> _TÂCHE À RÉALISER A_
D'après le texte consacré à Hellé Nice, quelle voiture la jeune femme se fait-elle prêter pour s'entraîner ?
> _TÂCHE À RÉALISER B_
Pour chacune des affirmations suivantes, indiquez si elle concorde avec le texte consacré à Hellé Nice, en citant à l'identique les mots du texte qui permettent de trancher. (i) René Carrère encourage la jeune femme à suivre des cours de ballet. (ii) Hellé lance sa carrière de pilote en 1900. (iii) La Bugatti Type 35 C est mise à sa disposition par Jean Bugatti.
> _TÂCHE À RÉALISER C_
Rédigez la suite du texte consacré à Hellé Nice, en reprenant après sa dernière phrase.

> _TEXTE FOURNI_
-.-.-
Nous sommes à la fin de l’année 1900 et la vie suit son cours, simple et tranquille.
À 20 ans, la jeune femme se décide à quitter le domicile familial pour mettre le cap sur Paris. Mariette Hélène a pour elle un physique avantageux, il lui servira à gagner sa vie.
Modèle nu, elle offre ses services aux artistes de Montmartre et prend la pose pour René Carrère, un peintre qui l’encourage à suivre des cours de ballet.
De modèle, la jeune Delangle se métamorphose en danseuse. Elle se produit désormais dans des cabarets. Sa notoriété grandit et son portefeuille se remplit.
La demoiselle Delangle profite de sa bonne fortune pour faire, définitivement, sa mue. Elle change son nom pour le pseudonyme d’Hellé Nice – la légende veut qu’elle ait aimé la ville éponyme et/ou que des spectateurs américains lui aient répété qu’ils la trouvaient « nice » – passe son permis de conduire et s’achète une voiture.
C’est à cette époque qu’Henry Gérard de Courcelles entre dans sa vie. Le comte, ancien aviateur, est également un pilote chevronné et un sportif accompli. Il l’embarque avec lui sur les circuits automobiles et l’initie aux joies de la vitesse.
Il faudra néanmoins attendre 1929 pour qu’Hellé lance sa carrière de pilote.
Victime d’un accident de ski qui lui laisse le genou en miettes, elle est contrainte de renoncer à son métier de danseuse. Touchée mais pas coulée, elle se fait prêter une Omega 6 et s’entraîne comme une acharnée avec, dans un coin de la tête, l’idée de participer au Grand Prix féminin de Montlhéry.
Le 2 juin, l’élégante, coiffée d’un béret blanc, prend place sur la ligne de départ. Opposée à des pointures de l’acabit d’une Violette Gouraud-Morris ou d’une Dominique Ferrand, elle enchaîne les tours à presque 100 km/heure de moyenne et passe la ligne en tête.
La renommée d’Hellé s’envole. Le grand monde la courtise et les sponsors se l’arrachent. Elle devient, entre autres, le visage de la marque de cigarettes Lucky Stricke. Le succès la grise mais pas autant que la vitesse.
Sept mois plus tard, elle fait de nouveau parler d’elle. De retour sur l’autodrome francilien au volant d’une Bugatti Type 35 C – bolide mis à disposition par Jean Bugatti lui-même – elle tente de franchir la barre des 200 km/heure.
-.-.-
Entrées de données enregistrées
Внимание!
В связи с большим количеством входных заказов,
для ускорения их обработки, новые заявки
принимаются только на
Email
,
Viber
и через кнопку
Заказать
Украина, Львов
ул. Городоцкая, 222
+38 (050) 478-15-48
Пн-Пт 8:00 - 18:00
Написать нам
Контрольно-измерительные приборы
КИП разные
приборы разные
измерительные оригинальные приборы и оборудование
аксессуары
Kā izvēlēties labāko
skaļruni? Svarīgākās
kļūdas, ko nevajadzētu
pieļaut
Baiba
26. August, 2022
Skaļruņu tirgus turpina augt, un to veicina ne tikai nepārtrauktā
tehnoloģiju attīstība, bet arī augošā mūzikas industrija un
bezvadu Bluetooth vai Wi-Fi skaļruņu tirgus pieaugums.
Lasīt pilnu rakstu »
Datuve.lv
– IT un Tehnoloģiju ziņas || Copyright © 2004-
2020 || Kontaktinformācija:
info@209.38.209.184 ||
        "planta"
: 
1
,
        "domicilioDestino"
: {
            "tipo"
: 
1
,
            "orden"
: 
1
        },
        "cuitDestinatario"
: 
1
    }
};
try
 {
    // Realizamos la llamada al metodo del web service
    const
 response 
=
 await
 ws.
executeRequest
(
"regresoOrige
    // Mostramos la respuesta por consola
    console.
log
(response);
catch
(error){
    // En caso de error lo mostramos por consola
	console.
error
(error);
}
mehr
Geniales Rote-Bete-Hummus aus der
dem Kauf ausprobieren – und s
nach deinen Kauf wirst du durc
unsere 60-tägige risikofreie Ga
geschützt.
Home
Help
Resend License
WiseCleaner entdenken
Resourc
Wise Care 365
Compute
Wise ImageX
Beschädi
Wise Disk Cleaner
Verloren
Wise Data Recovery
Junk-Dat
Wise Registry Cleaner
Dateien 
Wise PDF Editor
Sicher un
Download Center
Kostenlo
-.-.-
> _RÉPONSE ATTENDUE A_
Une Omega 6.

> _RÉPONSE ATTENDUE B_
(i) Oui : « un peintre qui l’encourage à suivre des cours de ballet ».
(ii) Non : « Il faudra néanmoins attendre 1929 pour qu’Hellé lance sa carrière de pilote. »
(iii) Oui : « bolide mis à disposition par Jean Bugatti lui-même ».

> _RÉPONSE ATTENDUE C_
Elle devra finalement se « contenter » d’une vitesse de pointe de 197.7 km/heure et de 194 km/heure de vitesse moyenne sur dix tours. Un double exploit qui la propulse, officieusement, femme la plus rapide qui monde.
En juin 1930, elle se teste en endurance à l’occasion du Grand Prix Bugatti organisé au Mans. Malgré des conditions météo dantesques, elle s’offre une superbe troisième place.
Riche, belle et célèbre, la demoiselle Nice, réputée pour être la meilleure conductrice de la planète, est invitée à se rendre aux États-Unis.
Commence alors une tournée épuisante de quatre mois à sillonner les circuits d’Est en Ouest pour honorer un planning de plus de… soixante-dix courses !
Forte de ses succès, Hellé mène grand train jusqu’en 1936, date à laquelle sa vie bascule.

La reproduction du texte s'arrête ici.